A pesquisa considera pessoas com 14 anos ou mais e acompanha diferentes formas de inserção no mercado de trabalho, incluindo empregados com carteira assinada, trabalhadores sem carteira, temporários, autônomos e empregadores. Paralelamente ao recuo da subutilização, o levantamento apontou taxa de desocupação de 5,6% até maio, indicador que mede o percentual de pessoas que procuraram emprego e não conseguiram colocação em relação ao total da força de trabalho.

A taxa de subutilização possui abrangência maior do que o índice de desemprego, pois reúne diferentes grupos de trabalhadores que ainda não conseguem aproveitar plenamente sua capacidade de trabalho. Entre eles estão os desempregados que buscaram emprego recentemente, os trabalhadores subocupados por insuficiência de horas, que desejam ampliar sua jornada semanal, e a chamada força de trabalho potencial, composta por pessoas disponíveis para trabalhar, mas que não procuram vagas ou deixaram de procurar por acreditarem que não encontrarão oportunidades.

Segundo o analista do IBGE William Kratochwill, o grupo dos desalentados inclui trabalhadores que desistiram temporariamente da procura por emprego por considerarem inexistentes oportunidades compatíveis com sua qualificação, idade ou local de residência.

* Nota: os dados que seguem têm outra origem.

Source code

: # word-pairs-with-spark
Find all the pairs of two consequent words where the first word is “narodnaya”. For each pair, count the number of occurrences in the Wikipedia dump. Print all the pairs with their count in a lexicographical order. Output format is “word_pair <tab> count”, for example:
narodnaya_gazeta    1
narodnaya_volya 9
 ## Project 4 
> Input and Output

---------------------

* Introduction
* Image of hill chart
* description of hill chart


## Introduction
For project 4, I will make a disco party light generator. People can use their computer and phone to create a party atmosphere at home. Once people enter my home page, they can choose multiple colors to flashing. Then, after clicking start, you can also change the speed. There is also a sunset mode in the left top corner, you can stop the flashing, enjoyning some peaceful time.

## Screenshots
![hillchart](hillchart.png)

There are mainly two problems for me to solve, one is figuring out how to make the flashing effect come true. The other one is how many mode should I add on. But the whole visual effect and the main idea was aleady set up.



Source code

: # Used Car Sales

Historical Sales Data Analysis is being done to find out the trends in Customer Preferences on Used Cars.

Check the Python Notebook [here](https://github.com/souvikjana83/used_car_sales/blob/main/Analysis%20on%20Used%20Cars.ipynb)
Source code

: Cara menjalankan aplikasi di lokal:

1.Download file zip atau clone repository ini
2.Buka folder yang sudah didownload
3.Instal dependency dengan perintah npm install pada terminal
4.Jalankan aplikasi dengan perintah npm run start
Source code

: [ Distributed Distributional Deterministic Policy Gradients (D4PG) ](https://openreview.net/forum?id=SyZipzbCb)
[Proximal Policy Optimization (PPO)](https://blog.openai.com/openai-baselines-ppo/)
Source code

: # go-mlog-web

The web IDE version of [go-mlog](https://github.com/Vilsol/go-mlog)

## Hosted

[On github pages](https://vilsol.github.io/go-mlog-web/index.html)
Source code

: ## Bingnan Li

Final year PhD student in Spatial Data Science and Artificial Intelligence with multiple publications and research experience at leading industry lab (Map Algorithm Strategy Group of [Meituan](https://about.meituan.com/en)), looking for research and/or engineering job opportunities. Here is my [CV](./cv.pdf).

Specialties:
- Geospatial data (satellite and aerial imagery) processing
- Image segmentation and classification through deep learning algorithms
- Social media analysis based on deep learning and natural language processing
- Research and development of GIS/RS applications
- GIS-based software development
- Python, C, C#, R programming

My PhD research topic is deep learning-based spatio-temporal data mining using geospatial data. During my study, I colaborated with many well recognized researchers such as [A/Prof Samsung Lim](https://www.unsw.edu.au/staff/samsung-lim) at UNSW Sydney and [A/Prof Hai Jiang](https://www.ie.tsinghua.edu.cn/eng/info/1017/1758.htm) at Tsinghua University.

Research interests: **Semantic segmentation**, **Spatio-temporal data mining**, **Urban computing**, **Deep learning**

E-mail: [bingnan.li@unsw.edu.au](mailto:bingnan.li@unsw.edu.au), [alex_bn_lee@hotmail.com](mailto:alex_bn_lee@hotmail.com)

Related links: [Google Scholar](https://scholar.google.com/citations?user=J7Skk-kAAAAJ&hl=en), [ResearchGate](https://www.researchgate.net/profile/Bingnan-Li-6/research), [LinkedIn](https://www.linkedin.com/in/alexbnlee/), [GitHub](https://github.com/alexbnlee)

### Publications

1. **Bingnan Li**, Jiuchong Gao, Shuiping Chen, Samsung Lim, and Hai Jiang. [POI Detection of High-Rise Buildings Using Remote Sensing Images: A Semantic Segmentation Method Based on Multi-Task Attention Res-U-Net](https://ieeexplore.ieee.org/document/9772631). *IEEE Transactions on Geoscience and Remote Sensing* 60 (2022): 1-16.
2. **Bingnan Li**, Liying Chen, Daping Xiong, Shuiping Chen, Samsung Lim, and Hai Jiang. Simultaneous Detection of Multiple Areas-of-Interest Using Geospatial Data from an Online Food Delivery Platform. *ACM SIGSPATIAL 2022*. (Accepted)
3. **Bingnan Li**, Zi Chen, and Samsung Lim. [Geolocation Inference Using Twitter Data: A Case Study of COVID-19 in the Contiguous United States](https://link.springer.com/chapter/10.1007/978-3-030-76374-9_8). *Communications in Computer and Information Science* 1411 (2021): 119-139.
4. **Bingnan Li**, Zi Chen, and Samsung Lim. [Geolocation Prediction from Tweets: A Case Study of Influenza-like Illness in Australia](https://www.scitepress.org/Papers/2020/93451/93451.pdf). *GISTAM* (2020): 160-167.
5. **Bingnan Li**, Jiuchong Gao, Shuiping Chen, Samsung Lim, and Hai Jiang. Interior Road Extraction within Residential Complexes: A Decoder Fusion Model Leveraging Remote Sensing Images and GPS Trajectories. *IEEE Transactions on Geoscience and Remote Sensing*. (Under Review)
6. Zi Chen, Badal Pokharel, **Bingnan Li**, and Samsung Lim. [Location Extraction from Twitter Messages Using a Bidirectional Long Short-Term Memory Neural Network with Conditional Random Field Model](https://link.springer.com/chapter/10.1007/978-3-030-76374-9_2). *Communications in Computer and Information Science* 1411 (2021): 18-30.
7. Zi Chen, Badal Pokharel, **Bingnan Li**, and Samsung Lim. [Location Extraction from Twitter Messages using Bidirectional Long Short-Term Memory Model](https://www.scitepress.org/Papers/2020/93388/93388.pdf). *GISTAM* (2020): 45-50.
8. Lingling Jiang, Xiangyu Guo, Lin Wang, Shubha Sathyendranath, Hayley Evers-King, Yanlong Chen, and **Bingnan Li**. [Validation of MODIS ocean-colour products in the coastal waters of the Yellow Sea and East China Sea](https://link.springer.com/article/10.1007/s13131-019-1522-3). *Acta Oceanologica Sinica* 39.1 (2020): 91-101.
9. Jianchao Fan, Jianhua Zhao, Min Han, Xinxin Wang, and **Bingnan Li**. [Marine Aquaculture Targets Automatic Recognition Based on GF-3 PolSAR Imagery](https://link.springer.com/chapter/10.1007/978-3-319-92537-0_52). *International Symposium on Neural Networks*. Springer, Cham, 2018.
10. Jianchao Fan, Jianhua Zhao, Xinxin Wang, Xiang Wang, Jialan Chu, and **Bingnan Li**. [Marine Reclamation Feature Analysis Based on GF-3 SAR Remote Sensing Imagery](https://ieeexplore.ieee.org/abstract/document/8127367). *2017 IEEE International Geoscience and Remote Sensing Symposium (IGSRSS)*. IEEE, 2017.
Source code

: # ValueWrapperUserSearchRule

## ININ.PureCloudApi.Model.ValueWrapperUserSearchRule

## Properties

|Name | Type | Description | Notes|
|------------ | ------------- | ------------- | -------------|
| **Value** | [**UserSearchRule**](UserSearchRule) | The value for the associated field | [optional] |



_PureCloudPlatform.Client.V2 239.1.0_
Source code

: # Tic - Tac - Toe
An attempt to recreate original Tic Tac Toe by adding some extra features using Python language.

Já os chamados não desalentados correspondem às pessoas que desejam trabalhar e estão disponíveis, mas, por diferentes motivos, não realizaram busca efetiva por uma vaga ou não puderam iniciar imediatamente uma atividade profissional.

No trimestre encerrado em maio, o contingente de trabalhadores subutilizados foi estimado em 15,1 milhões de pessoas. O resultado representa redução de 920 mil pessoas em comparação com o trimestre anterior, equivalente a uma queda de 5,7%. Em relação ao mesmo período de 2025, aproximadamente 1,9 milhão de brasileiros deixaram essa condição, refletindo o avanço gradual da ocupação no mercado de trabalho.

Para o analista do IBGE, os dados mostram que o chamado estoque de trabalhadores disponíveis para serem absorvidos pelo mercado está diminuindo continuamente. Esse movimento indica que empresas têm encontrado menor disponibilidade de mão de obra para preencher vagas, consequência direta do crescimento da ocupação observado nos últimos levantamentos.

O histórico da pesquisa demonstra a dimensão dessa evolução. O maior índice de subutilização foi registrado no trimestre encerrado em agosto de 2020, quando atingiu 30,7%, período marcado pelos impactos econômicos da pandemia de Covid-19. Antes da crise sanitária, o maior percentual havia sido observado no trimestre encerrado em maio de 2019, quando a taxa chegou a 25% e alcançava cerca de 28,4 milhões de pessoas.

Embora menos conhecido do que o índice de desemprego, o indicador de subutilização oferece uma visão mais ampla sobre a capacidade do mercado em aproveitar a força de trabalho disponível. Para William Kratochwill, a redução contínua desse percentual confirma que o mercado brasileiro permanece aquecido e amplia a demanda por trabalhadores em diferentes setores da economia.

Na avaliação do especialista, esse cenário tende a produzir reflexos positivos tanto para empregados quanto para empregadores. Com menor oferta de mão de obra disponível, empresas poderão enfrentar maior competição para contratar profissionais, criando condições para valorização salarial, melhoria das condições de trabalho e ampliação dos benefícios oferecidos aos trabalhadores, fatores que costumam acompanhar períodos de maior dinamismo econômico.